Isto a propósito da nossa identificação com o chão que pisamos. Que não é todo igual e tem a sua linguagem própria. Já escrevemos isto e não nos importamos de nos repetirmos: o nosso padrinho foi um iluminado quando na pia do baptismo nos deu o nome  de Pedro - rocha; rochedo; penedo; lapa. Granito duro, rijo. E sentimos que temos esta aspereza. E firmeza. E força e solidez da rocha nas nossas ideias. E neste chão granítico nos movemos, respiramos e nos alimentamos. Do corpo ao Espírito somos do cosmos. Logo, de Deus. E somos, de arrasto, água, terra, ar e fogo.
Como sempre leitor amigo, derivamos do tema que nos traz até junto de si. Mas não fugimos da essência dele: A Senhora da Lapa, está no pináculo da serra. Cheio de lapas. Enormes e extensos penedos a brotar do chão onde a rocha impera de modo imponente. Ajoelhada aos pés de três cruzes de um calvário erguido na solidão, numa reverência de súplica ao céu e adoração a Deus.

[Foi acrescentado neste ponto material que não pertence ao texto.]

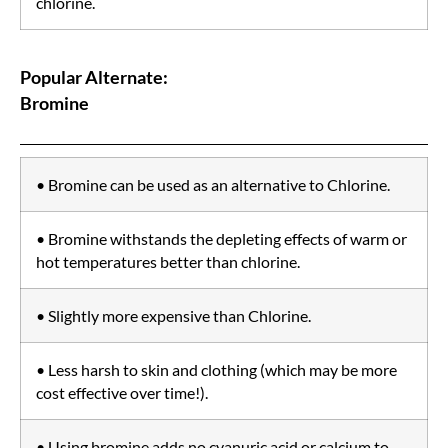
chlorine.
Popular Alternate:
Bromine
• Bromine can be used as an alternative to Chlorine.
• Bromine withstands the depleting effects of warm or
hot temperatures better than chlorine.
• Slightly more expensive than Chlorine.
• Less harsh to skin and clothing (which may be more
cost effective over time!).
• Using bromine adds no cyanuric acid or calcium to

Foi preciso ir-se tão longe para se sentir este apelo telúrico?... Não. Já na nossa juventude foi a montanha do Sameiro, no que ela tem de granítico e de oração.  Com a Falperra ao lado. Foi, depois, a serra da Freita do cimo da Senhora da Mó e do planalto da Senhora da Lage com as suas as escarpas rochosas como hall de entrada. Foi a montanha de S.  Bento a explodir de tanta penedia numa tão bela arquitectura de silêncio monacal, aqui sobre nós. E foi o santuário da Senhora da Lapa. Cada um destes locais com o seu carisma próprio. A mão forma-se na união dos seus cinco dedos todos diferentes e todos à volta da sua “palma”. Numa família, de filhos dos mesmos pais, todos eles são iguais na sua natureza mas diferentes na sua individualidade. Nós, como “rocha” que somos, nesta nossa estrutura de FÉ, nestes espaços nos sentimos unido e nos movemos e o seu pneuma respiramos. E neles, na voz do silêncio, o Espírito nos interpela. De modo especial, em sítios assim, o Espírito quase se materializa e nele nos plasmamos. E o silêncio sabe-nos a sinfonia de anjos por entre as nuvens do espaço. E fica-nos a dúvida: se fomos nós que se tornou Espírito, ou se foi o Espírito que encarnou em nós.
Amigo leitor, isto foi quase um introito ao que iremos partilhar consigo sobre a serra da Lapa e o santuário à Sua Senhora. Mas não iremos preocupar-nos com a carcaça do sardão ou crocodilo que, entretanto, do Santuário foi transferida para o museu. Para nós, todos os locais referidos são locais privilegiados para se ouvir a mensagem de Deus. E quando já no regresso, ficou-nos a certeza de que, lá, Deus precisava de falar connosco.